Des sources ont indiqué à IRIN que la protestation était « un mouvement de mécontentement » entamé par quelques sous-officiers qui ne comprennent pas la nouvelle ventilation des salaires. Il est néanmoins difficile de dire jusqu'à quel point le mouvement a été suivi.
Dans un discours télévisé mardi, le ministre de l'Intérieur, Emile Boga Doudou, a invité les manifestants à regagner leurs casernes et à cesser tout acte qui risque de perturber l'ordre.

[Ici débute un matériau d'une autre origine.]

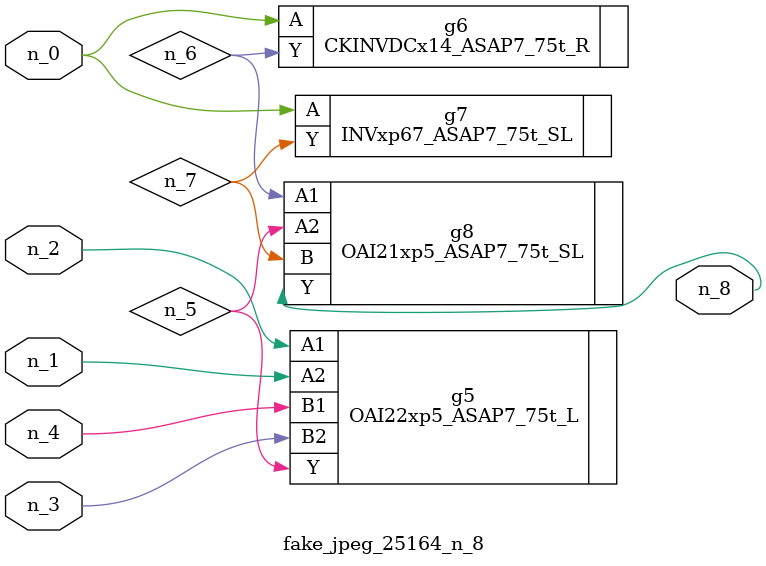
<source format=v>
module fake_jpeg_25164_n_8 (n_3, n_2, n_1, n_0, n_4, n_8);

input n_3;
input n_2;
input n_1;
input n_0;
input n_4;

output n_8;

wire n_6;
wire n_5;
wire n_7;

OAI22xp5_ASAP7_75t_L g5 ( 
.A1(n_2),
.A2(n_1),
.B1(n_4),
.B2(n_3),
.Y(n_5)
);

CKINVDCx14_ASAP7_75t_R g6 ( 
.A(n_0),
.Y(n_6)
);

INVxp67_ASAP7_75t_SL g7 ( 
.A(n_0),
.Y(n_7)
);

OAI21xp5_ASAP7_75t_SL g8 ( 
.A1(n_6),
.A2(n_5),
.B(n_7),
.Y(n_8)
);


endmodule
</source>
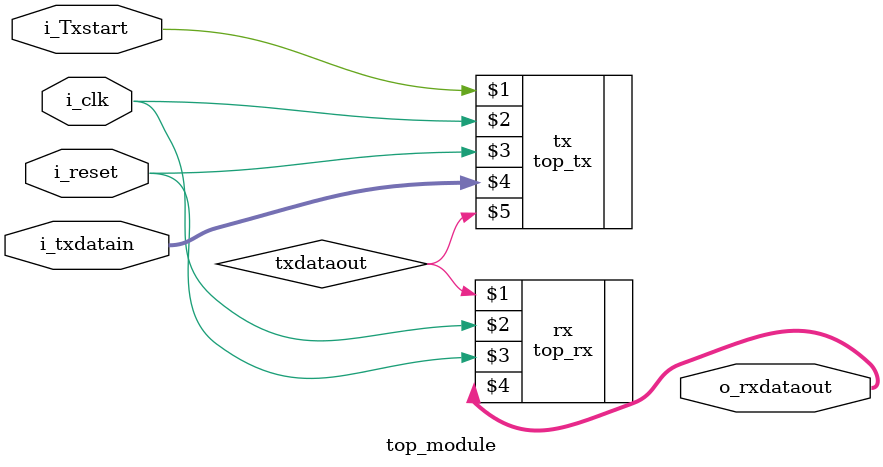
<source format=v>
module top_module(
input [7:0]i_txdatain,input i_clk,i_reset,i_Txstart,output [7:0]o_rxdataout);
wire txdataout;
top_tx tx(i_Txstart,i_clk,i_reset,i_txdatain,txdataout);
top_rx rx(txdataout,i_clk,i_reset,o_rxdataout);
endmodule

</source>
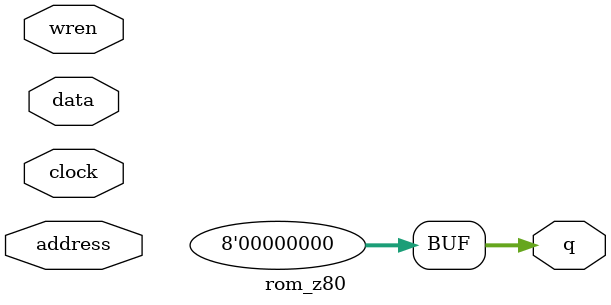
<source format=v>
module rom_z80(	// file.cleaned.mlir:2:3
  input  [14:0] address,	// file.cleaned.mlir:2:25
  input         clock,	// file.cleaned.mlir:2:44
  input  [7:0]  data,	// file.cleaned.mlir:2:60
  input         wren,	// file.cleaned.mlir:2:75
  output [7:0]  q	// file.cleaned.mlir:2:91
);

  assign q = 8'h0;	// file.cleaned.mlir:3:14, :4:5
endmodule


</source>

Une fois le calme rétabli, le gouvernement rencontrera des représentants des protestataires afin de clarifier la situation, a-t-il assuré.
Or, en dépit de son appel et d'un communiqué similaire émanant des autorités policières, les coups de feu attribués aux manifestants pouvaient être entendus jusqu'à 6 h du matin mercredi.
A l'origine du problème, une nouvelle grille des salaires entrée en vigueur ce mois-ci. Une « minorité bruyante » de sous-officiers, comme les a décrits le ministère, est mécontente du fait que les nouveaux salaires ne reflètent pas ce que, d'après eux, le gouvernement avait promis. Ils se plaignent également du fait que leurs émoluments sont inférieurs à ceux des NCO des autres forces de l'ordre telles que la gendarmerie et l'armée.
La question devait être clarifiée durant une réunion d'information lundi entre M. Boga Doudou et la police, mais la rencontre n'a pas eu lieu.